Giant cell formation, fragmentation of the internal elastic lamina, and neoangiogenesis in GCA. Temporal arteries from GCA patients with and without marked neoangiogenesis were compared. Hematoxylin/eosin (A, C) and von Willebrand’s factor staining (B, D) of two representative specimens are shown. Original magnification, ×100. B and C: In the temporal artery with vasa vasorum confined to the adventitia, multinucleated giant cells were absent and the internal elastic lamina (IEL), was well maintained. C and D: In the temporal artery with numerous microvessels in the media and the hyperplastic intima, a garland of multinucleated giant cells (arrows) was arranged along the disrupted IEL.

Figure 4.

Correlation of the destruction of the internal elastic lamina (IEL) and the formation of new vasa vasorum in GCA. Cross-sections of temporal arteries from 28 patients with GCA were stained for von Willebrand’s factor to identify vasa vasorum. The number of capillary lumina in all layers of the arterial wall were counted. The perimeter of the IEL and the fraction of disrupted IEL were determined by digital image analysis.
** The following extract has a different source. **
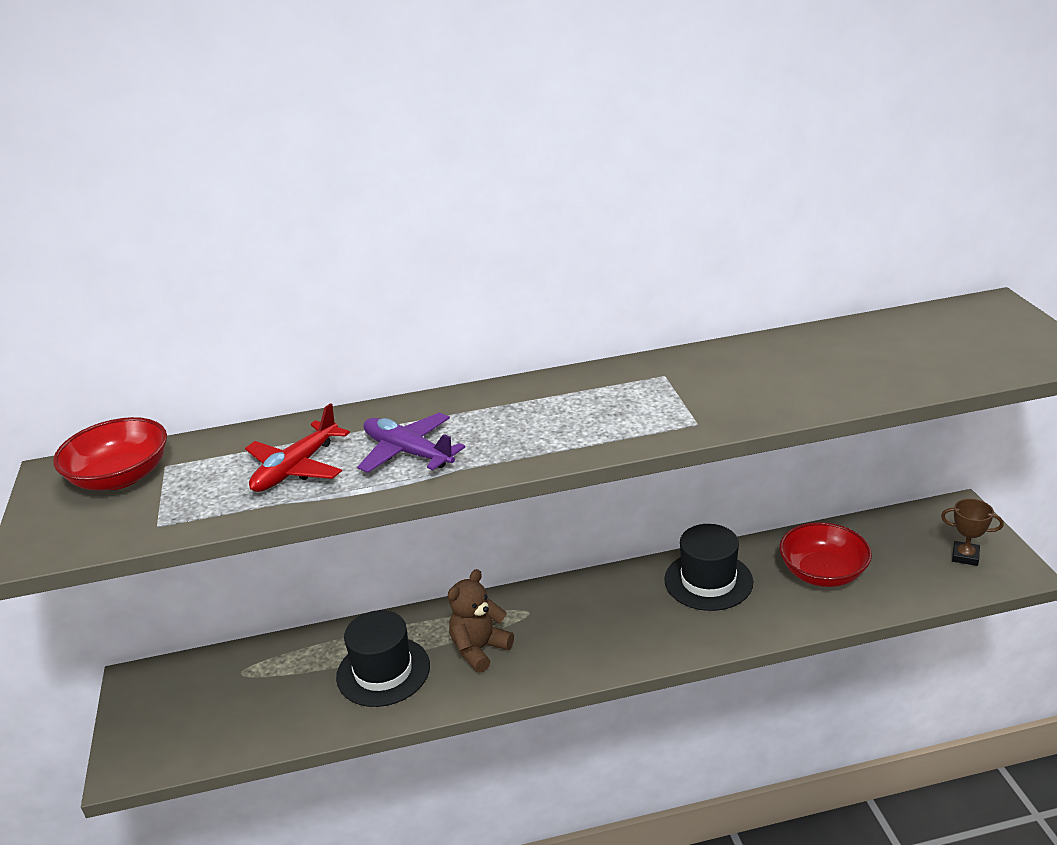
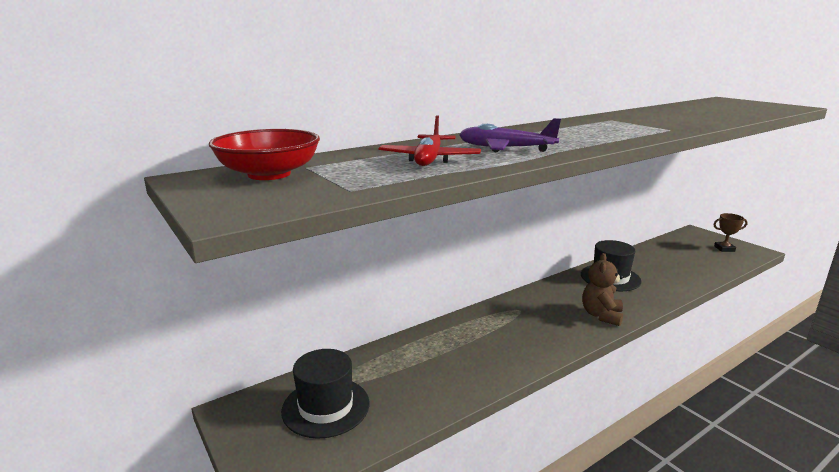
camera: 25 degrees left, 10 degrees down
(383, 671) = (450, 361): black hat -> black hat (326, 407)
(479, 649) = (508, 335): brown teddy bear -> brown teddy bear (601, 315)
(823, 573) = (666, 265): red bowl -> none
The percentage of fragmented IEL is shown in correlation to the number of microvessels in the arterial wall. Vasa vasorum formation was low in patients with a large proportion of the IEL intact but was high in patients with almost complete disruption of the IEL (R² = 0.53).

Figure 5.

Expression of cytokine gene transcripts in temporal arteries with minimal and marked neoangiogenesis. Total RNA was obtained from 18 consecutive temporal artery biopsies from patients with GCA. cDNAs were adjusted for the number of β-actin transcripts and amplified with primer sets specific for IFN-γ, FGF-2, and VEGF. Results are given as the number of gene transcripts per 2 × 10 copies of β-actin. In parallel, sections of the temporal artery specimens were stained with antibodies to von Willebrand’s factor and microvessels per section were enumerated as described in Figure 1 ▶ . Transcription of IFN-γ and VEGF, but not of FGF-2 (βFGF), correlated with neoangiogenesis.

Figure 6.

Production of vascular endothelial growth factor (VEGF) in temporal arteries with GCA. Tissue sections from temporal arteries were stained with anti-VEGF and anti-CD68 Abs. Anti-CD68 was visualized by using an FITC-labeled secondary antibody, anti-VEGF was developed by using a secondary biotinylated antibody, streptavidine-alkaline phosphatase and vector red. Stained sections were scanned by confocal microscopy and composite pictures were generated. Stainings for VEGF (A) and CD68 (B) are shown at an original magnification of ×100. VEGF production in the arterial wall was unevenly distributed with VEGF⁺ cells (red) accumulating at the media-intima junction. A small population of VEGF-producing cells was detected along the external elastic lamina. Cell nuclei are stained blue. More than 90% of the VEGF-producing cells expressed the CD68 marker. C: Strong expression of VEGF was typical for multinucleated giant cells. Blue, cell nuclei; red, VEGF; green, CD68; yellow, co-expression of VEGF and CD68. Original magnification, ×630. D: Control stainings without primary antibodies only showed minimal autofluorescence.

Figure 7.

Schematic model summarizing the role of multinucleated giant cells in vasculitis. A model is proposed that the generation, differentiation, and functional activity of multinucleated giant cells and macrophages at the media intima junction are regulated through T lymphocytes stimulated by antigen in the adventitia. Giant cells and specialized macrophages have a role in several pathways, including regulation of neoangiogenesis, intimal hyperplasia, and matrix degradation.